Política de Saúde da Pessoa Idosa encontra nas ETSUS a parceria fundamental para a promoção da autonomia e independência dos idosos.

Ana Paula Evangelista

 

Segundo a Pesquisa Nacional por Amostra de Domicílios (Pnad) de 2013, a população idosa brasileira corresponde a 26,2 milhões, o que significa 13% da população total, e a expectativa de vida é de 74 anos, sendo 77,7 para as mulheres e 70,6 para os homens. Em 2025, o Brasil estará entre os dez países com maior número de idosos do mundo: serão 32 milhões de pessoas com mais de 60 anos de idade, revela a Organização Mundial da Saúde (OMS). A estimativa está atribuída às quedas das taxas de fecundidade e à diminuição gradativa das taxas de mortalidade registradas nas últimas décadas. O Brasil, assim, tenderá a envelhecer em 34 anos o que países europeus demoraram um século — na França, por exemplo, a população idosa dobrou de 7% para 14% em cem anos.  Uma reflexão sobre os desafios e as políticas — principalmente de saúde — voltadas para essa parcela da população, portanto, se tornaram urgentes. “Esse envelhecimento acelerado vem produzindo necessidades e demandas sociais que requerem respostas políticas adequadas do Estado e da sociedade”, afirmou Cristina Lobo, coordenadora adjunta de Saúde da Pessoa Idosa do Departamento de Atenção Especializada e Temática da Secretaria de Atenção à Saúde (Cosapi/Daet/SAS).

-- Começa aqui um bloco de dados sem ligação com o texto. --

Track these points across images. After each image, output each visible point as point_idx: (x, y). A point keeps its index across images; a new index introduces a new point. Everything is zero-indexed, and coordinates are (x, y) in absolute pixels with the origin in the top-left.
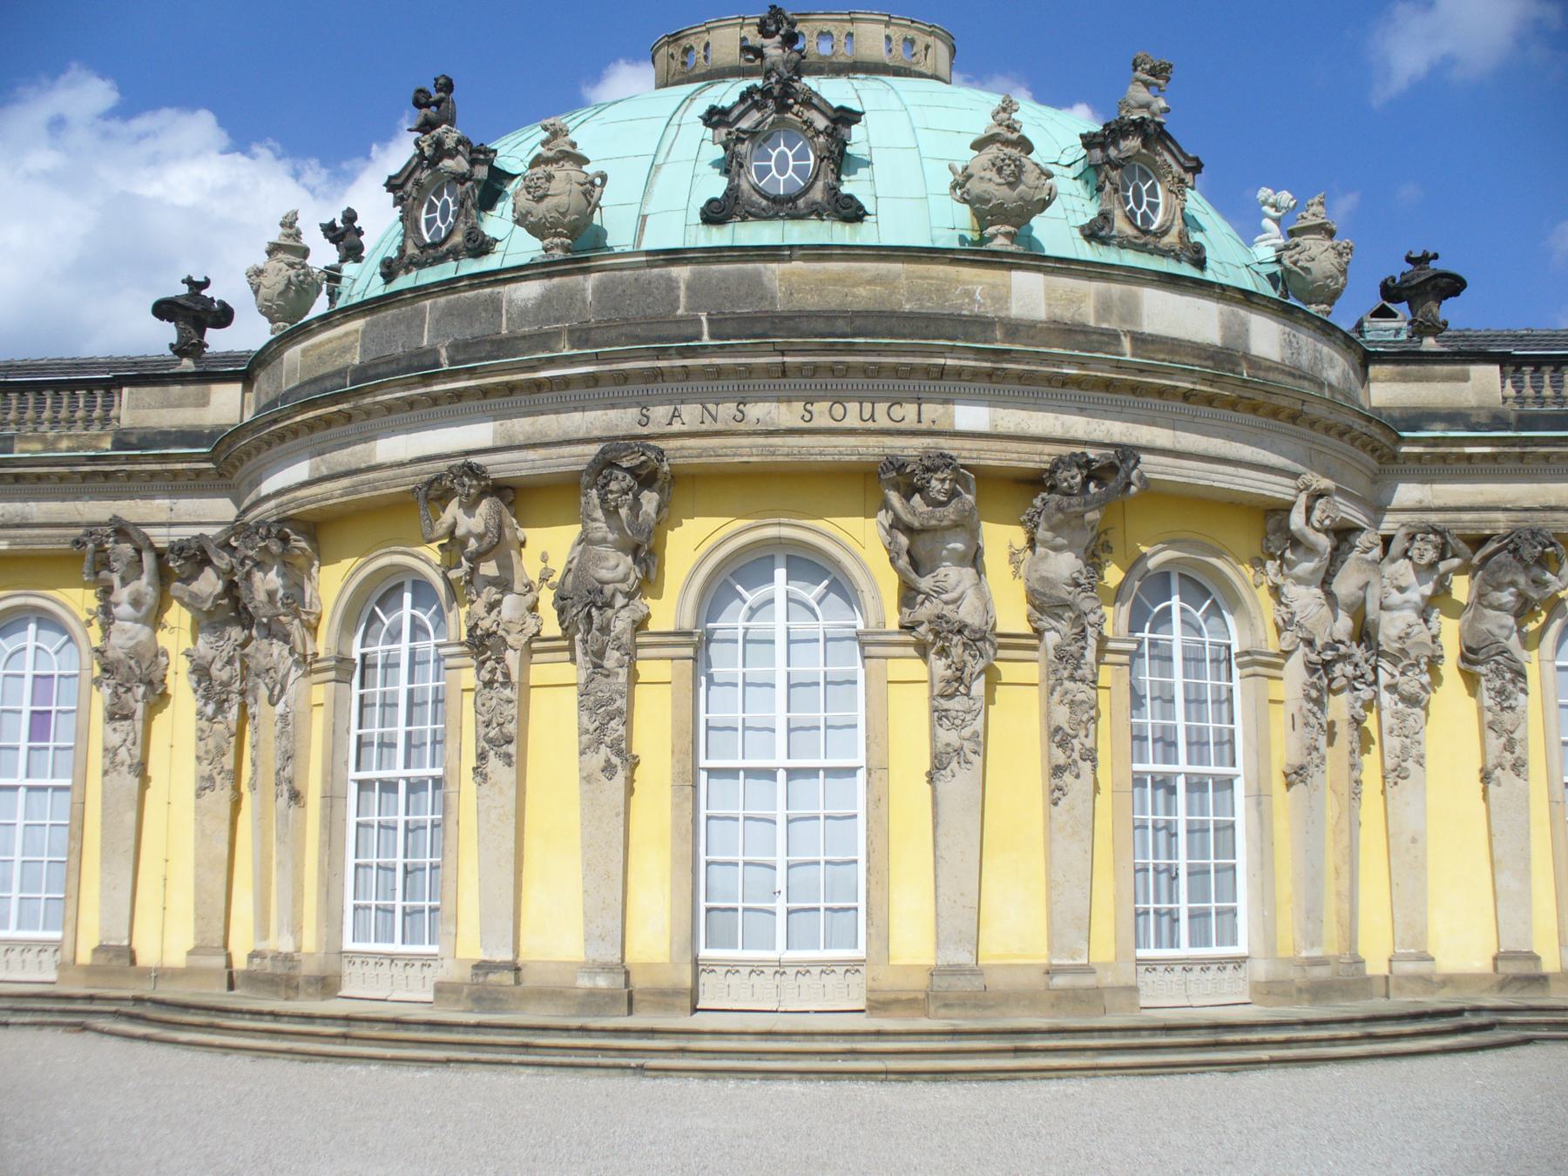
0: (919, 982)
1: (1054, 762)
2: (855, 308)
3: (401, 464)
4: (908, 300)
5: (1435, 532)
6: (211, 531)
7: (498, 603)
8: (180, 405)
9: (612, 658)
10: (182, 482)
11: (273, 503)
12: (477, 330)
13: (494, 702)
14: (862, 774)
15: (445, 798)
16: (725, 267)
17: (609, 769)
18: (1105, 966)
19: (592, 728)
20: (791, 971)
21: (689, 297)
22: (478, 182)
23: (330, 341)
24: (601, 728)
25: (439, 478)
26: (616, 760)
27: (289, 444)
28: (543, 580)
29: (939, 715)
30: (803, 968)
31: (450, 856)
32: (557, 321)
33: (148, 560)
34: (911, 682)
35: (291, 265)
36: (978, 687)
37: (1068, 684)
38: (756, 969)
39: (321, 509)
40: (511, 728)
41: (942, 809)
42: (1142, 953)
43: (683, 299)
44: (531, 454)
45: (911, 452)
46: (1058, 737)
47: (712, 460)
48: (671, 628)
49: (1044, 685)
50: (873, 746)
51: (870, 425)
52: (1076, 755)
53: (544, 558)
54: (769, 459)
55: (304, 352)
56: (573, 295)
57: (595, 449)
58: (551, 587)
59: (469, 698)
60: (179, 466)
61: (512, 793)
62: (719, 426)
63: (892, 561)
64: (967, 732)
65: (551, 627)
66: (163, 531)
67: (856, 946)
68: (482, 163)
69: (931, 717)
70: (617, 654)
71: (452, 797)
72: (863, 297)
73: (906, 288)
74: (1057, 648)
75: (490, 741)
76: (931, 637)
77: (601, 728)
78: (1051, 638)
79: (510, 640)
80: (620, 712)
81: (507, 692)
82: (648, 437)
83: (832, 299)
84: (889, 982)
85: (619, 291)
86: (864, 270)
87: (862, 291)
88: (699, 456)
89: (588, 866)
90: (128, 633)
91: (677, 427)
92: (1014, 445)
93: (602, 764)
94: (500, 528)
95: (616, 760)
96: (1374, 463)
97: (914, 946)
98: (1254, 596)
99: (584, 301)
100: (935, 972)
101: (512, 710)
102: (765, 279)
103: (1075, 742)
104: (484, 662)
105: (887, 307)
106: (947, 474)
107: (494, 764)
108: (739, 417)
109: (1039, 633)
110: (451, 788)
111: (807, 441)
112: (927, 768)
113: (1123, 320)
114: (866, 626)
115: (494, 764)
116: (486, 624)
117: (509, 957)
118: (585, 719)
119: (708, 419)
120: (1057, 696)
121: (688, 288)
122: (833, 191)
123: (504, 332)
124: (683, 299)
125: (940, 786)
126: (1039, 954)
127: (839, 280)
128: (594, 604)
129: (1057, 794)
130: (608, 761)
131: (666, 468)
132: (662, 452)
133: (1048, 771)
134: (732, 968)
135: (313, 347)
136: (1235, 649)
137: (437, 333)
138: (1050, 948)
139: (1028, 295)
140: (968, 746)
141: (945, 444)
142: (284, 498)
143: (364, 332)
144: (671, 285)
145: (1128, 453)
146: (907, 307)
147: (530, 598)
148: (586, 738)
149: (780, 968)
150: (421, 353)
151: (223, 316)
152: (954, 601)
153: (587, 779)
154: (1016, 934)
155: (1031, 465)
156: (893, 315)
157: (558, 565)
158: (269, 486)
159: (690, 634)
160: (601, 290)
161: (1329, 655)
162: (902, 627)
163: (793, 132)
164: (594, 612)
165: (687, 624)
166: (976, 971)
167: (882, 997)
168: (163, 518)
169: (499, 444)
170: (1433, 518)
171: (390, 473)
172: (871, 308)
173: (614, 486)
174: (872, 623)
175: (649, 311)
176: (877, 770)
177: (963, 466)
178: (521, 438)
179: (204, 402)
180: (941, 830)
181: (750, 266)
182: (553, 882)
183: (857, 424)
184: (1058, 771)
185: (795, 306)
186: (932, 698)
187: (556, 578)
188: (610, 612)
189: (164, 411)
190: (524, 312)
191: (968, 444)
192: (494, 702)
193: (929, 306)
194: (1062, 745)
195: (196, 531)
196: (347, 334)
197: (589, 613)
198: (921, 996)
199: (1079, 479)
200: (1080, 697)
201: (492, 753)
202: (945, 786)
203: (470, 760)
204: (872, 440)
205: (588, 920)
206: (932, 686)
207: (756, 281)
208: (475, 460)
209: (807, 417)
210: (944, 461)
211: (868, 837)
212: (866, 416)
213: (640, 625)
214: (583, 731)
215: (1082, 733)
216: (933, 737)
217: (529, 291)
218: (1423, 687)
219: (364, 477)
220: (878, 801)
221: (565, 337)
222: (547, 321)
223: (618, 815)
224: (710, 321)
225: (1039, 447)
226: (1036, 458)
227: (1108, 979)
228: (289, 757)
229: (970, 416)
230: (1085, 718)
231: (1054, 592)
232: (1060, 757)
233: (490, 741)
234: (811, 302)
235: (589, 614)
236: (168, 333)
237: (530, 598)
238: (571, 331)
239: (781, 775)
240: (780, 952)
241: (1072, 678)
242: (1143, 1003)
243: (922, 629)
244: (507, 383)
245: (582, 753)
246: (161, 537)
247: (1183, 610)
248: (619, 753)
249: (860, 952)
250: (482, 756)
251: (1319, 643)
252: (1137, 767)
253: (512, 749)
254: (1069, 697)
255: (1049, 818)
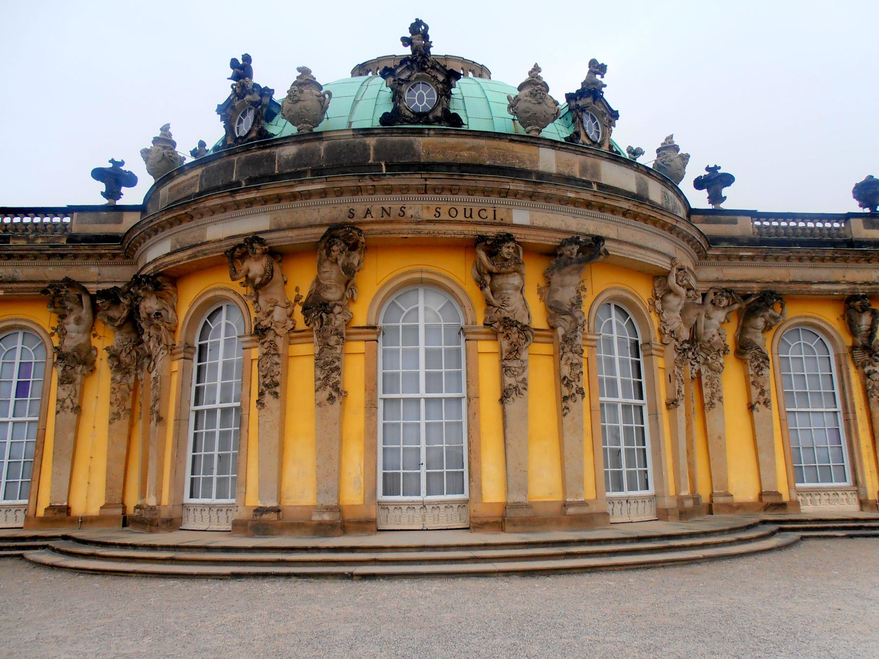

Com oito anos de vida, a Política Nacional de Saúde da Pessoa Idosa (Portaria nº 2.528, de 19 de outubro de 2006) aposta na recuperação, manutenção e promoção da autonomia e independência dos idosos.  Entre as diretrizes norteadoras dessa iniciativa está a promoção do envelhecimento ativo e saudável, a atenção integral e integrada à saúde da pessoa idosa, o estímulo às ações intersetoriais e à participação e ao fortalecimento do controle social, o provimento de recursos e a formação e a educação permanente dos profissionais de saúde do SUS. Essa última torna-se uma das ferramentas mais importantes para a promoção da política e encontra nas escolas técnicas do SUS a parceria fundamental. “Para responder às particularidades do cuidado à pessoa idosa, o profissional de saúde deve estar preparado para reconhecer na pessoa idosa a sua potencialidade para o autocuidado, a necessidade de interdependência para o cuidado e a importância de preservar a autonomia para que o processo de envelhecimento seja com qualidade de vida”, obervou Cristina.

Experiências exitosas

A Escola Municipal de São Paulo (EMS-SP) iniciou, em agosto de 2014, o curso Gerenciamento de Cuidados para a Atenção Integral à Saúde da Pessoa Idosa, voltado para 70 auxiliares e técnicos de enfermagem que atuam na Atenção Básica. Dividido em oito módulos e com carga horária de 160 horas, o curso tem metodologia pautada em sucessivas discussões sobre o cotidiano do idoso. Entre as inúmeras contribuições, deverá qualificar os profissionais e oferecer condições para lidar com situações adversas, tendo em vista a autonomia funcional de parte dessa população.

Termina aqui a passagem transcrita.